**What needs to be done:**
Output each line of the data below exactly, omitting any image.

**Source information:**
- Opening Delimiter -

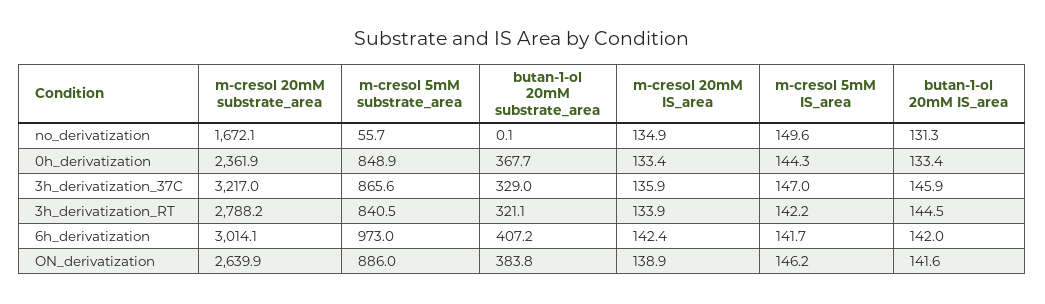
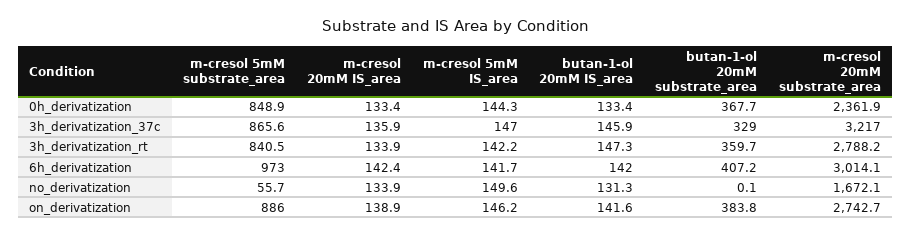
m-cresol 20mM IS_area, no_derivatization: 134.9 -> 133.9
butan-1-ol 20mM substrate_area, 3h_derivatization_RT: 321.1 -> 359.7
butan-1-ol 20mM IS_area, 3h_derivatization_RT: 144.5 -> 147.3
m-cresol 20mM substrate_area, ON_derivatization: 2639.9 -> 2742.7

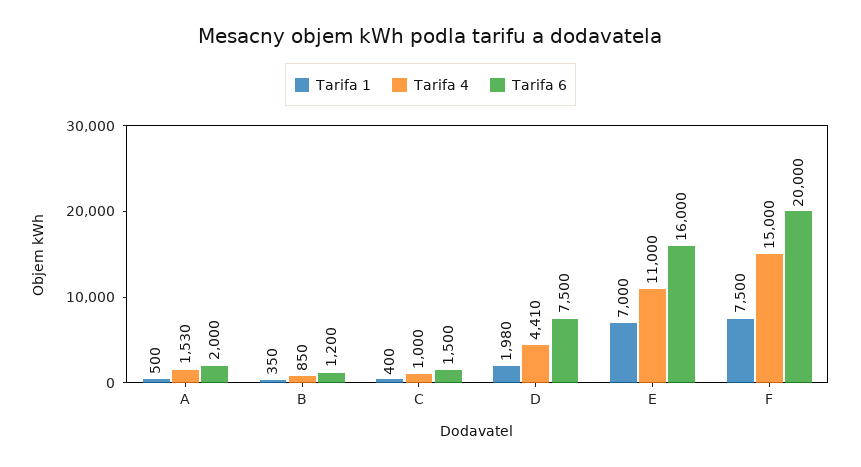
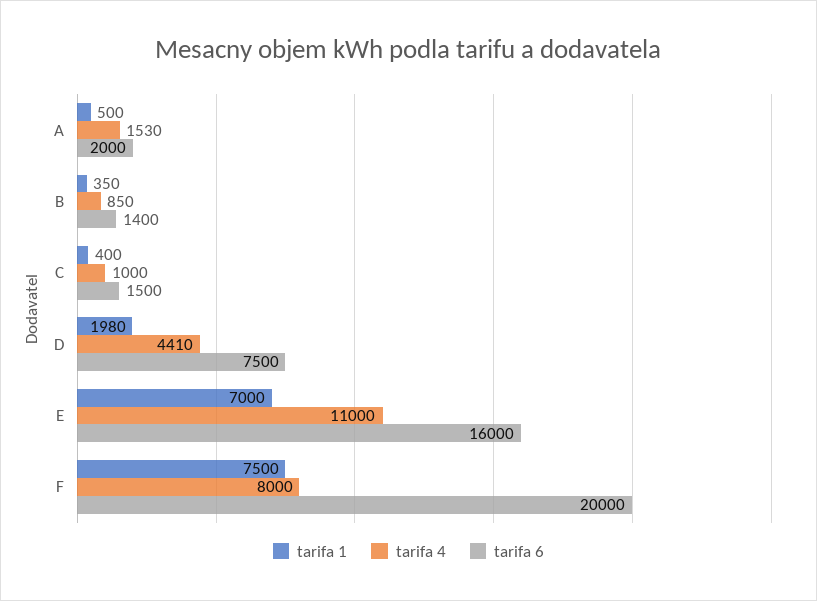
Tarifa 6, B: 1200 -> 1400
Tarifa 4, F: 15000 -> 8000

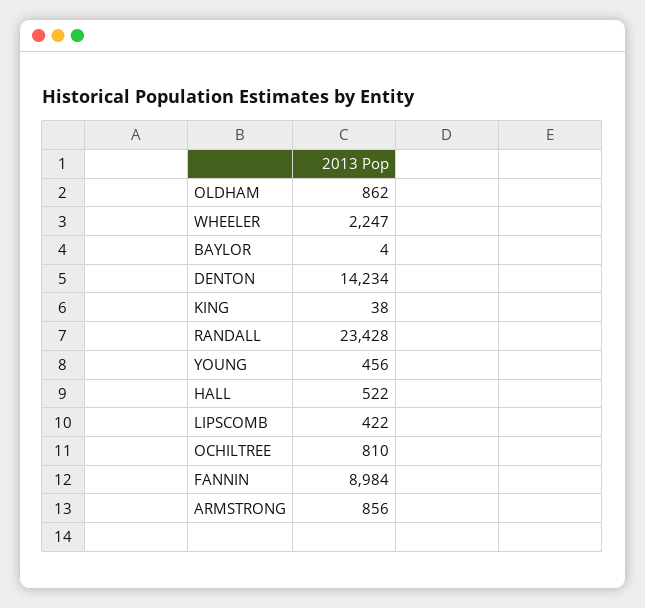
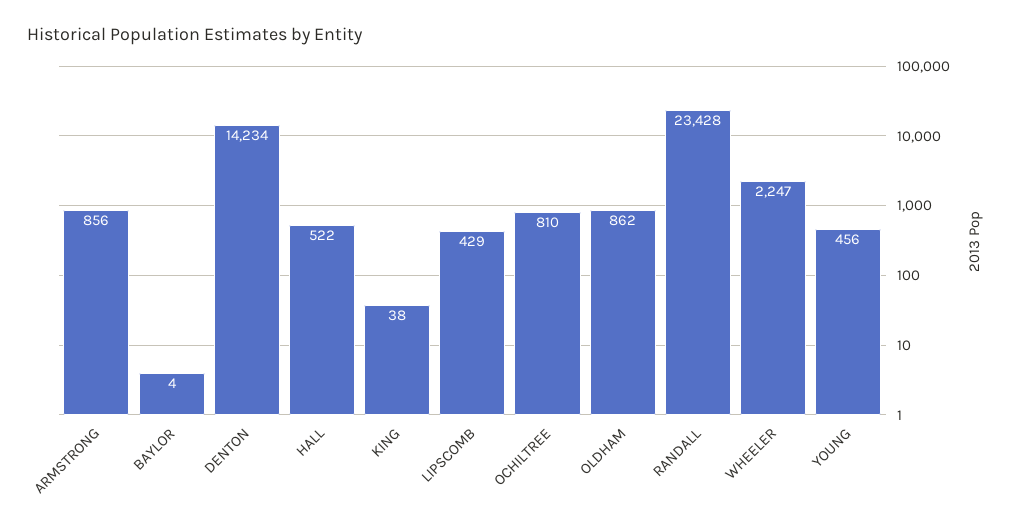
LIPSCOMB: 422 -> 429
FANNIN: 8984 -> none

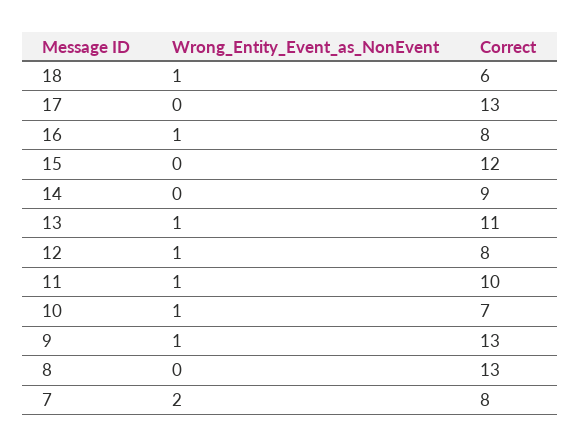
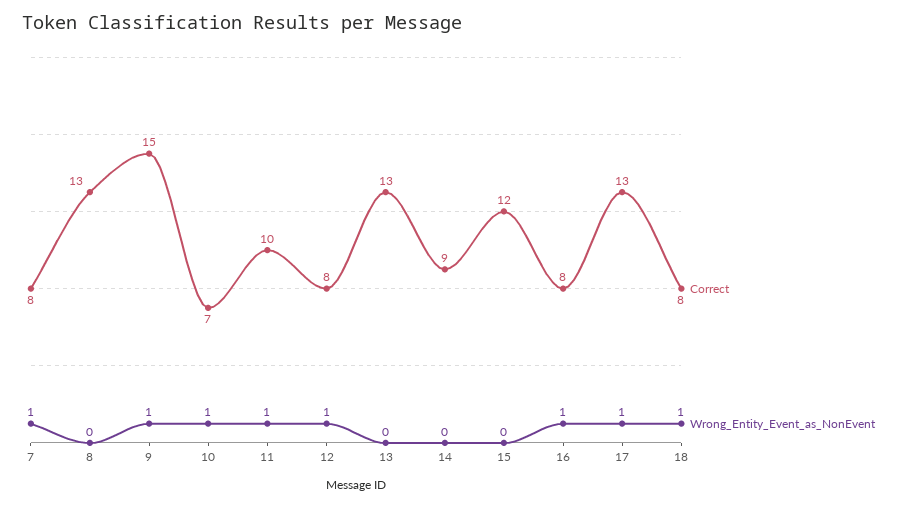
Correct, 18: 6 -> 8
Wrong_Entity_Event_as_NonEvent, 17: 0 -> 1
Wrong_Entity_Event_as_NonEvent, 13: 1 -> 0
Correct, 13: 11 -> 13
Correct, 9: 13 -> 15
Wrong_Entity_Event_as_NonEvent, 7: 2 -> 1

- Closing Delimiter -

**Task solution:**
m-cresol 20mM IS_area, no_derivatization: 134.9 -> 133.9
butan-1-ol 20mM substrate_area, 3h_derivatization_RT: 321.1 -> 359.7
butan-1-ol 20mM IS_area, 3h_derivatization_RT: 144.5 -> 147.3
m-cresol 20mM substrate_area, ON_derivatization: 2639.9 -> 2742.7

Tarifa 6, B: 1200 -> 1400
Tarifa 4, F: 15000 -> 8000

LIPSCOMB: 422 -> 429
FANNIN: 8984 -> none

Correct, 18: 6 -> 8
Wrong_Entity_Event_as_NonEvent, 17: 0 -> 1
Wrong_Entity_Event_as_NonEvent, 13: 1 -> 0
Correct, 13: 11 -> 13
Correct, 9: 13 -> 15
Wrong_Entity_Event_as_NonEvent, 7: 2 -> 1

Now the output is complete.